Segment Open

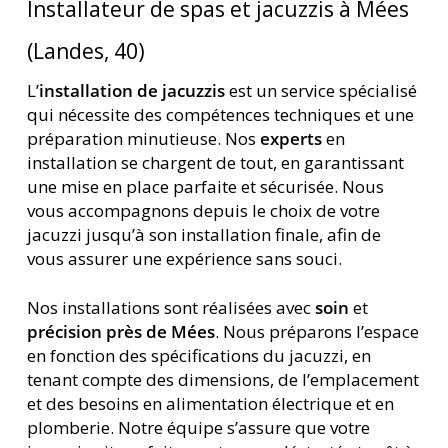
Installateur de spas et jacuzzis à Mées
(Landes, 40)
L’
installation de jacuzzis
est un service spécialisé
qui nécessite des compétences techniques et une
préparation minutieuse. Nos
experts
en
installation se chargent de tout, en garantissant
une mise en place parfaite et sécurisée. Nous
vous accompagnons depuis le choix de votre
jacuzzi jusqu’à son installation finale, afin de
vous assurer une expérience sans souci.
Nos installations sont réalisées avec
soin
et
précision près de Mées
. Nous préparons l’espace
en fonction des spécifications du jacuzzi, en
tenant compte des dimensions, de l’emplacement
et des besoins en alimentation électrique et en
plomberie. Notre équipe s’assure que votre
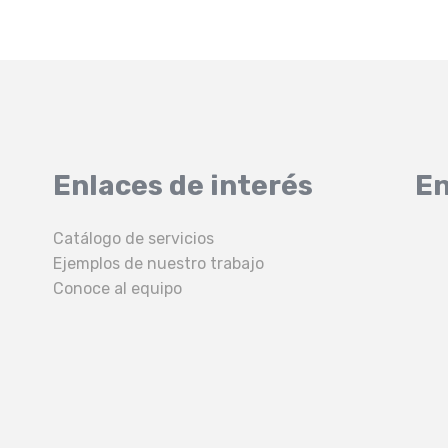
Enlaces de interés
En
Catálogo de servicios
Ejemplos de nuestro trabajo
Conoce al equipo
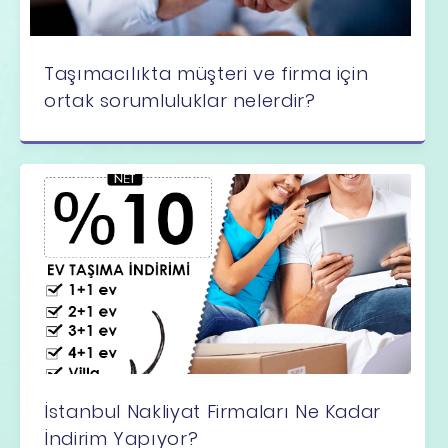
Taşımacılıkta müşteri ve firma için
ortak sorumluluklar nelerdir?
İstanbul Nakliyat Firmaları Ne Kadar
İndirim Yapıyor?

Segment Closed

• _THE TASK_:
Write out, word for word, every line of text in the data above, leaving the pictures out of your answer.

• _OUTPUT FOR THIS TASK_:
Installateur de spas et jacuzzis à Mées
(Landes, 40)
L’
installation de jacuzzis
est un service spécialisé
qui nécessite des compétences techniques et une
préparation minutieuse. Nos
experts
en
installation se chargent de tout, en garantissant
une mise en place parfaite et sécurisée. Nous
vous accompagnons depuis le choix de votre
jacuzzi jusqu’à son installation finale, afin de
vous assurer une expérience sans souci.
Nos installations sont réalisées avec
soin
et
précision près de Mées
. Nous préparons l’espace
en fonction des spécifications du jacuzzi, en
tenant compte des dimensions, de l’emplacement
et des besoins en alimentation électrique et en
plomberie. Notre équipe s’assure que votre
Enlaces de interés
En
Catálogo de servicios
Ejemplos de nuestro trabajo
Conoce al equipo
Taşımacılıkta müşteri ve firma için
ortak sorumluluklar nelerdir?
İstanbul Nakliyat Firmaları Ne Kadar
İndirim Yapıyor?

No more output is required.